Reproduce each line below with no alterations.

(Stored data entries)
####

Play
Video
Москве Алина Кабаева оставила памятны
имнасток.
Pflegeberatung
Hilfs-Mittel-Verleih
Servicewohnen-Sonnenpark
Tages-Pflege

####

> [Exercise response]:
Play
Video
Москве Алина Кабаева оставила памятны
имнасток.
Pflegeberatung
Hilfs-Mittel-Verleih
Servicewohnen-Sonnenpark
Tages-Pflege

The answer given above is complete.